Making Healthcare Affordable, Accessible, and Ubiquitous

Thursday, May 12, 2011

A small but growing band of companies wants to make healthcare affordable, accessible, and ubiquitous. Like the larger groups, their services are of a high quality, but costs are kept under a tight leash. With early models starting to scale, social investors are not the only ones being drawn to such companies.

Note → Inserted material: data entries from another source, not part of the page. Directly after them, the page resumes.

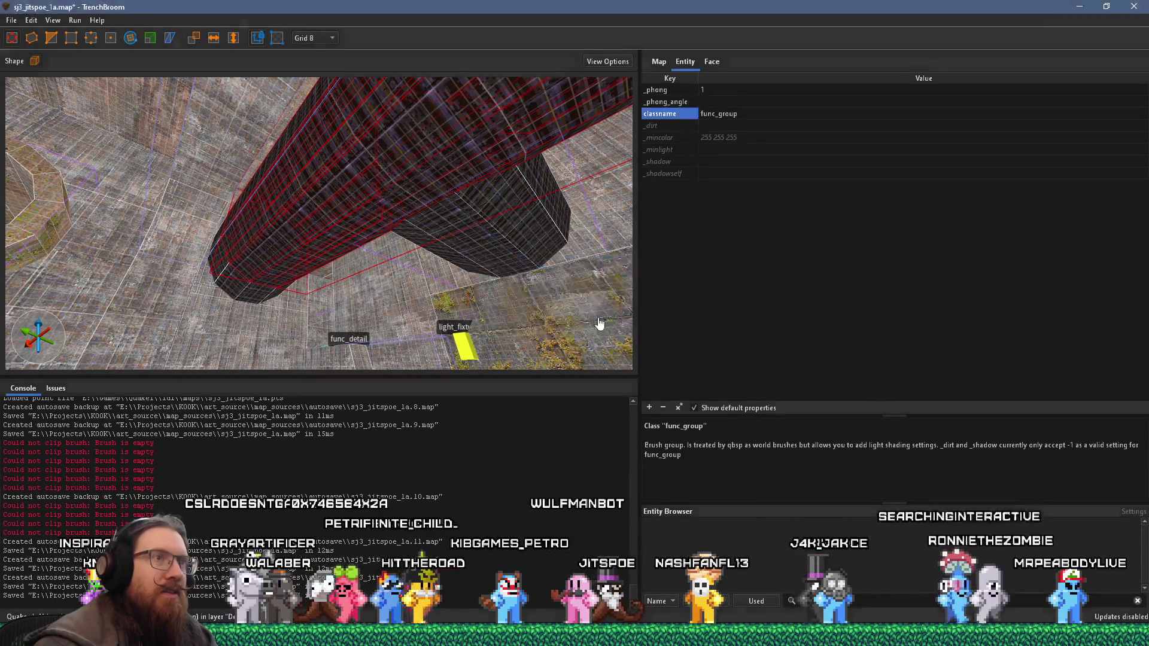
double_click(711, 102)
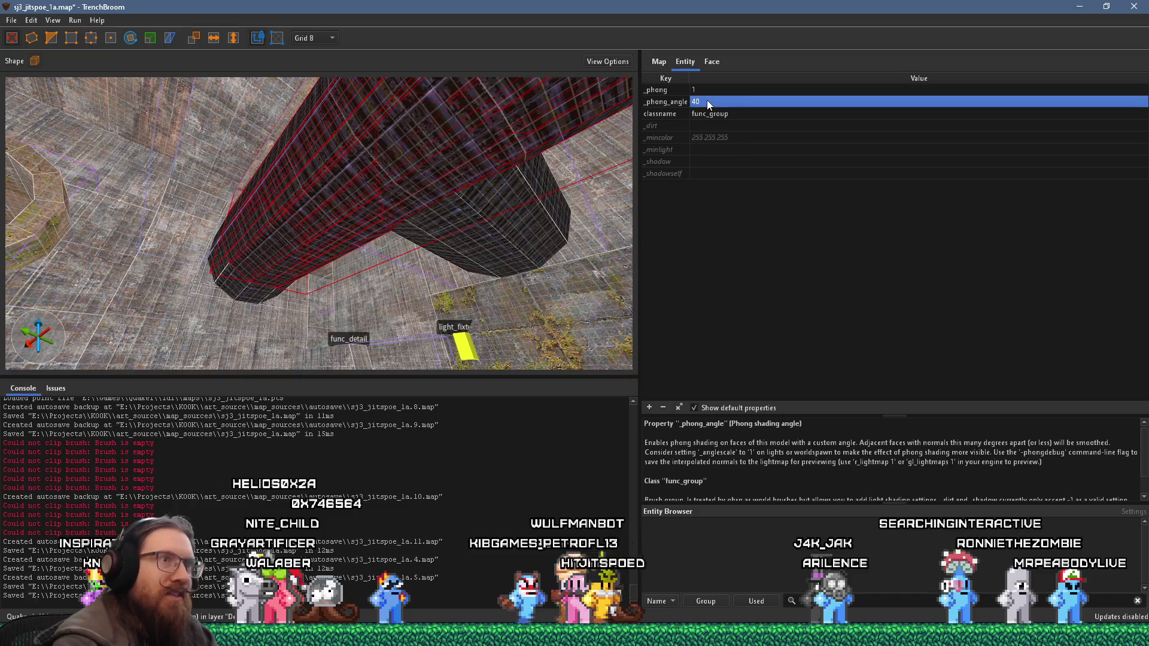
scroll(384, 210, down, 2)
key(Escape)
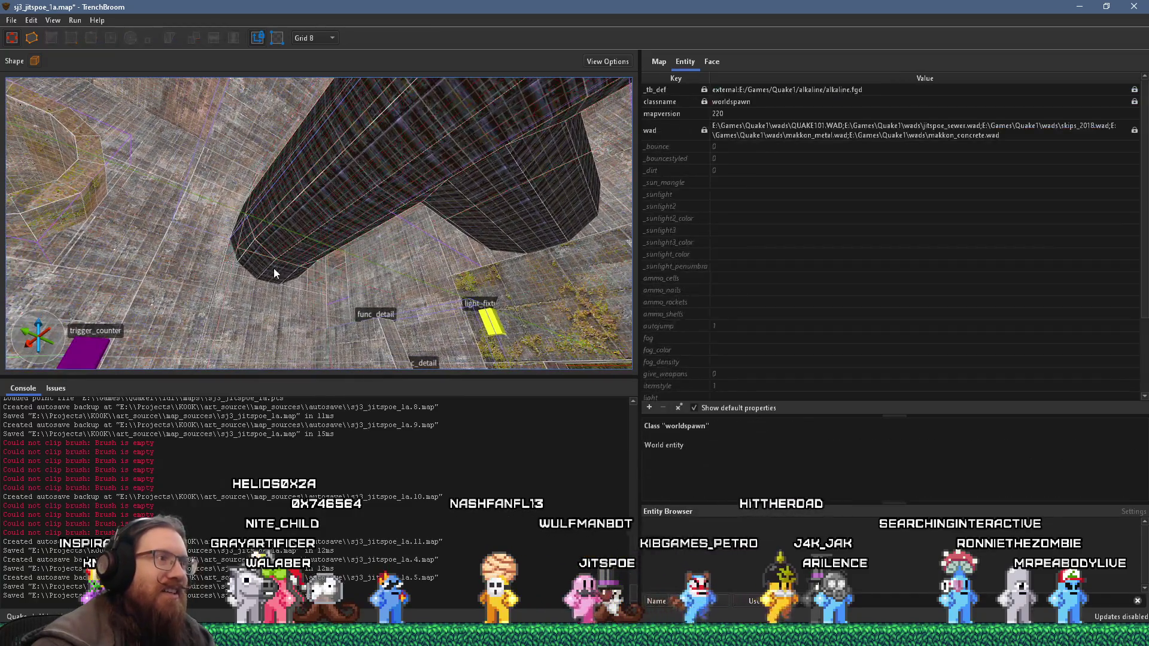
Step: Fix the next pipe func_group the same way and set its _phong_angle value to 40
click(274, 271)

For the rich, famous and pregnant living in Hyderabad’s upmarket Jubilee Hills, there is The Cradle, a high-end , luxury ’birthing centre’ recently launched by Apollo Hospitals . It’s a relatively new idea, at the top end of India’s booming private healthcare business. But the bigger innovations are happening at the other end of the economic spectrum , closer to the bottom of the pyramid. One such is unfolding at LifeSpring Hospitals in Chilkalguda , Secunderabad, less than an hour’s drive from Jubilee Hills.

Many of the city’s poor live in Chilkalguda. When their women go into labour, some head to Life-Spring. It is clean, airy and wellstaffed. Its rates for maternal deliveries and surgeries such as hysterectomies are displayed prominently on a board outside the general ward. Normal deliveries cost Rs 4,000, a fraction of what other private hospitals would charge. For poor patients, the rates are as much a source of comfort as the treatment itself.